- _Try it_: With the line containing "Visible World |" as the start and the line containing "Bastos N°10 |" as the end, transcribe that span of the entries below exactly, including both.

- Opening Delimiter -

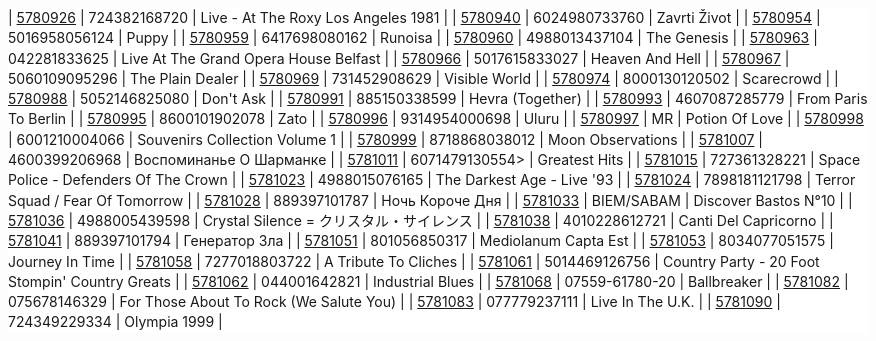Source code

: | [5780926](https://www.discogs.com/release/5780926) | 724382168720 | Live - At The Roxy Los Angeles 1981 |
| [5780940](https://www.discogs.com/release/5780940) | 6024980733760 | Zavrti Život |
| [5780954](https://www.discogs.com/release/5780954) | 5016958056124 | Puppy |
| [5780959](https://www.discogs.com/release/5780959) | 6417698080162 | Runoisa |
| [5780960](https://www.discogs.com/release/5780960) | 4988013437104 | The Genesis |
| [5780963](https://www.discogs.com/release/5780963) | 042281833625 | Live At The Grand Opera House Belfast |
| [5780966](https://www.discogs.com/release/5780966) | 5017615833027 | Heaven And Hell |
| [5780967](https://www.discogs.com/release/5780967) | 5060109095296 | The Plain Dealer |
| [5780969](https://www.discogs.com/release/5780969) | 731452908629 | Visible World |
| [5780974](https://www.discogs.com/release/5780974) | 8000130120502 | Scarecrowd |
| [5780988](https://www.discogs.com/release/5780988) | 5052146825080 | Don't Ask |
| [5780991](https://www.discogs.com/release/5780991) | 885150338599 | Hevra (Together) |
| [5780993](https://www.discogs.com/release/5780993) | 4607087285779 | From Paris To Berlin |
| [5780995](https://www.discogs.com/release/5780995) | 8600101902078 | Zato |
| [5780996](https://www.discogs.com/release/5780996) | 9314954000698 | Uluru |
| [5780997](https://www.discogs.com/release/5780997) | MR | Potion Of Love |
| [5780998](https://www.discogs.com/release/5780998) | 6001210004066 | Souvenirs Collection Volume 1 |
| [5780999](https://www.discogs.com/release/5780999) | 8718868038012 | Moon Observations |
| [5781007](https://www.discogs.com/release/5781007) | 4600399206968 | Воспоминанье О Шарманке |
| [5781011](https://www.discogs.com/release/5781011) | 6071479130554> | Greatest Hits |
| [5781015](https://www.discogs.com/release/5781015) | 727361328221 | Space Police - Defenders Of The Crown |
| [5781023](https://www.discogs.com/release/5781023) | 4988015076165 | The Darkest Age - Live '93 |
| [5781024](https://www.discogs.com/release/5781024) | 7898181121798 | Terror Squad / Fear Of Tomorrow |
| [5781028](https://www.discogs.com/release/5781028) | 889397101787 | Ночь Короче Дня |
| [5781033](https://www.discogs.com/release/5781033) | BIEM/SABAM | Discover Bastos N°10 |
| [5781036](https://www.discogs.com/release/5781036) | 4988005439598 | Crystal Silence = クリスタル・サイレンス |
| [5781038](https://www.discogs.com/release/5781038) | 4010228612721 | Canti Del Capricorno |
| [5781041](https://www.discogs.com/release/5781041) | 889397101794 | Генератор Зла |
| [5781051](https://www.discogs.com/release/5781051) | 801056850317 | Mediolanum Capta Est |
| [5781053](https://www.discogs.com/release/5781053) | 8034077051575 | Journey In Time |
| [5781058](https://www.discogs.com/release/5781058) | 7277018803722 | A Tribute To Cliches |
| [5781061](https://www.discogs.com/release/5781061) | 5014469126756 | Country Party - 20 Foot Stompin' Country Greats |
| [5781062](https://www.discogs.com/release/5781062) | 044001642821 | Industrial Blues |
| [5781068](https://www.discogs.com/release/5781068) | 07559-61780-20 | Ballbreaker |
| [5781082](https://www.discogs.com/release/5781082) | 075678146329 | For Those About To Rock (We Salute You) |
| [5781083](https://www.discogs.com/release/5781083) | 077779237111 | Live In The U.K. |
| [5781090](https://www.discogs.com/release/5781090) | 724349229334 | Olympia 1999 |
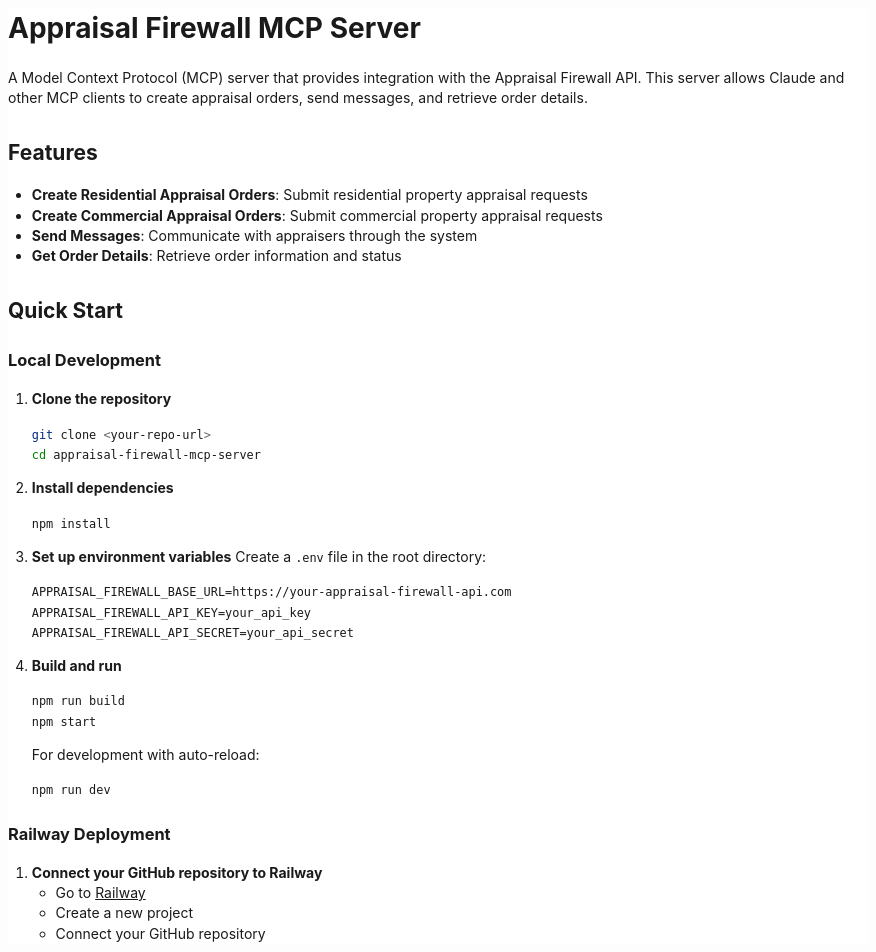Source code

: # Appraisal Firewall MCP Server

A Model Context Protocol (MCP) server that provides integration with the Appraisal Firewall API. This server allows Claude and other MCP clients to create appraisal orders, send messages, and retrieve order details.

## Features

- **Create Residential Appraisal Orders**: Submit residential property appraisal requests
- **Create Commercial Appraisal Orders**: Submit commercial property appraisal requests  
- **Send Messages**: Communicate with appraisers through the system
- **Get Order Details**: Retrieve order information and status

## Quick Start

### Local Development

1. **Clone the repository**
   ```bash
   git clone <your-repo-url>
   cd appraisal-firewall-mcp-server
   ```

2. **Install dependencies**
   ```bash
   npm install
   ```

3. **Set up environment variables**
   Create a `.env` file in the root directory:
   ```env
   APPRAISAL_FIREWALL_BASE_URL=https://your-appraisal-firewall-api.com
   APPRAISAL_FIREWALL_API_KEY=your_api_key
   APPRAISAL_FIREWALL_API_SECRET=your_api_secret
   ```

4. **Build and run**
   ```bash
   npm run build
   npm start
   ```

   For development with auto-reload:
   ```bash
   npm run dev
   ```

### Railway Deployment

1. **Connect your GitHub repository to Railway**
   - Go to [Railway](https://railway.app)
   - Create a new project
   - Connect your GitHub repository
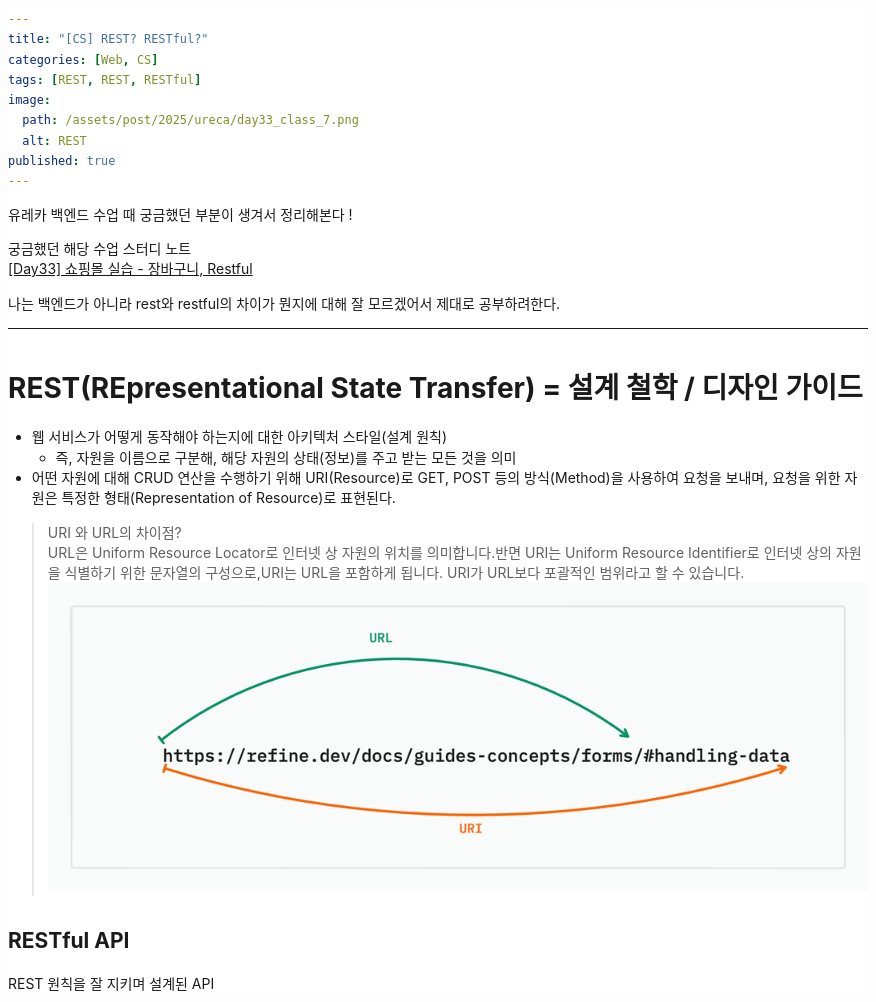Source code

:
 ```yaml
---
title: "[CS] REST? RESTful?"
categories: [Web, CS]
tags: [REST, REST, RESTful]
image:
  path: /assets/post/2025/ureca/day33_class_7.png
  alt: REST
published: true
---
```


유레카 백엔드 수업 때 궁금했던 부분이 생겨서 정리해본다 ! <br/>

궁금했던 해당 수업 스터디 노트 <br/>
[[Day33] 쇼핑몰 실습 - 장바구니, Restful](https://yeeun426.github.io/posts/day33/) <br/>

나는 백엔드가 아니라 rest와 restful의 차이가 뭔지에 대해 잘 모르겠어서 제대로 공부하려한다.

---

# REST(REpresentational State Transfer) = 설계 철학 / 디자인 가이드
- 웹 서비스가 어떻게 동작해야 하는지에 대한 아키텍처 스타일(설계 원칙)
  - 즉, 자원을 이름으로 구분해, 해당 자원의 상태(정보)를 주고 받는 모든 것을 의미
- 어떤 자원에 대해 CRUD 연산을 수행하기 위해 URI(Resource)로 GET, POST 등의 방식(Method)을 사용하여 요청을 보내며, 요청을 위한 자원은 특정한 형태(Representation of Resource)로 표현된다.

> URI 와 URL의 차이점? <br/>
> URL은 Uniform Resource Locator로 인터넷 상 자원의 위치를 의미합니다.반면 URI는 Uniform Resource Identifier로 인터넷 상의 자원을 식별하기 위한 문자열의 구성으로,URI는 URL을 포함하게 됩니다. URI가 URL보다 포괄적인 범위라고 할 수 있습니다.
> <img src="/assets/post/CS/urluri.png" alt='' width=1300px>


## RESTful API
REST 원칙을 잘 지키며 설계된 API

- Closing Delimiter -

- _Answer to the problem_:
| [5780969](https://www.discogs.com/release/5780969) | 731452908629 | Visible World |
| [5780974](https://www.discogs.com/release/5780974) | 8000130120502 | Scarecrowd |
| [5780988](https://www.discogs.com/release/5780988) | 5052146825080 | Don't Ask |
| [5780991](https://www.discogs.com/release/5780991) | 885150338599 | Hevra (Together) |
| [5780993](https://www.discogs.com/release/5780993) | 4607087285779 | From Paris To Berlin |
| [5780995](https://www.discogs.com/release/5780995) | 8600101902078 | Zato |
| [5780996](https://www.discogs.com/release/5780996) | 9314954000698 | Uluru |
| [5780997](https://www.discogs.com/release/5780997) | MR | Potion Of Love |
| [5780998](https://www.discogs.com/release/5780998) | 6001210004066 | Souvenirs Collection Volume 1 |
| [5780999](https://www.discogs.com/release/5780999) | 8718868038012 | Moon Observations |
| [5781007](https://www.discogs.com/release/5781007) | 4600399206968 | Воспоминанье О Шарманке |
| [5781011](https://www.discogs.com/release/5781011) | 6071479130554> | Greatest Hits |
| [5781015](https://www.discogs.com/release/5781015) | 727361328221 | Space Police - Defenders Of The Crown |
| [5781023](https://www.discogs.com/release/5781023) | 4988015076165 | The Darkest Age - Live '93 |
| [5781024](https://www.discogs.com/release/5781024) | 7898181121798 | Terror Squad / Fear Of Tomorrow |
| [5781028](https://www.discogs.com/release/5781028) | 889397101787 | Ночь Короче Дня |
| [5781033](https://www.discogs.com/release/5781033) | BIEM/SABAM | Discover Bastos N°10 |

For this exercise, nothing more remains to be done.